Jersey Mike’s isn't claiming to sell AI software. It sells submarine sandwiches piled with cold cuts and veggies. Its primary operations involve slicing meat, assembling orders, and managing franchise relationships. So why the multiple references to AI? One possibility is that the company is exploring AI for back-office tasks like staff scheduling, supply chain optimization, or customer sentiment analysis based on online reviews. Another is that they are using chatbots for franchisee training. But none of these have been detailed in the prospectus, which instead treats AI as a generic risk factor alongside weather, competition, and food safety.

The irony is hard to miss. In the same document where AI appears 22 times, "lightning" is mentioned exactly zero times. Yet in 2021, a Jersey Mike’s franchise in Texas was struck by lightning, causing a fire and forcing a temporary closure. That real-world event was a distinct operational risk—far more concrete than a vague AI failure. But the company spent more ink warning investors about an unproven technology than about a known natural hazard. This misalignment reflects how the market has inverted priorities: a hype-driven term earns more attention than actual risks.

Of course, the IPO market enjoys absurdities. WeWatchTheStock, a meme-stock retailer, mentioned "NFT" 127 times in its S-1 at the peak of the crypto boom. But when the bubble burst, those same companies saw their shares collapse. AI may be different because it has genuine long-term value in specific domains, but for a sandwich chain, the payoff is unclear. The real risk is that investors, blinded by the AI label, overlook the fundamentals of the business: same-store sales growth, franchisee profitability, and margin trends.

The Cost of AI in a Non-Tech World

Deploying AI tools is not free. Jersey Mike’s would need to invest in data infrastructure, hire data scientists, or contract with vendors that claim to have AI solutions. These costs can eat into margins if the expected efficiencies don’t materialize. Moreover, if the AI system makes mistakes—like ordering too much turkey and not enough bread—the franchise owner bears the cost, not the corporate parent. The risk is magnified for a franchise model because bad AI implementations can strain the relationship between franchisor and franchisee.

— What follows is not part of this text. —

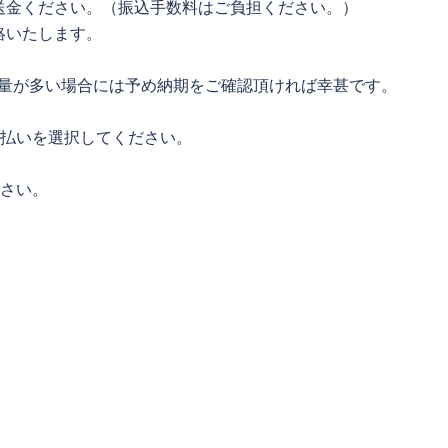
送金ください。（振込手数料はご負担ください。）
絡いたします。
数量が多い場合には予め納期をご確認頂ければ幸甚です。
着払いを選択してください。
ださい。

Consider McDonald's, which invested heavily in AI drive-through voice ordering. After customer complaints about wrong orders and slow service, the pilot was scaled back in 2023. Even tech giants like Google have faced embarrassments with AI chatbots that provide incorrect information. For a company whose core product is simple and reliable—a sandwich made to order—adding a complex AI layer could introduce friction rather than convenience.

Yet the pressure to appear AI-forward is immense. Venture capital firms now ask every startup about their "AI moats." Public company analysts want to hear how AI will cut costs or increase revenue. The result is a kind of AI theater, where companies perform innovation by sprinkling buzzwords rather than implementing meaningful change.

Looking Ahead

As of July 2026, the AI hype wave shows no signs of cresting. But when a submarine sandwich chain becomes part of the performance, it's time to question whether the term has any remaining signal. The S-1 filing for Jersey Mike’s may be a canary in the coal mine—or in this case, a proverbial pickle on the floor. Investors would do well to look past the language and examine the actual business. Sandwiches are simple, satisfying, and profitable. AI, for now, remains a risky extra topping that might not be worth the price.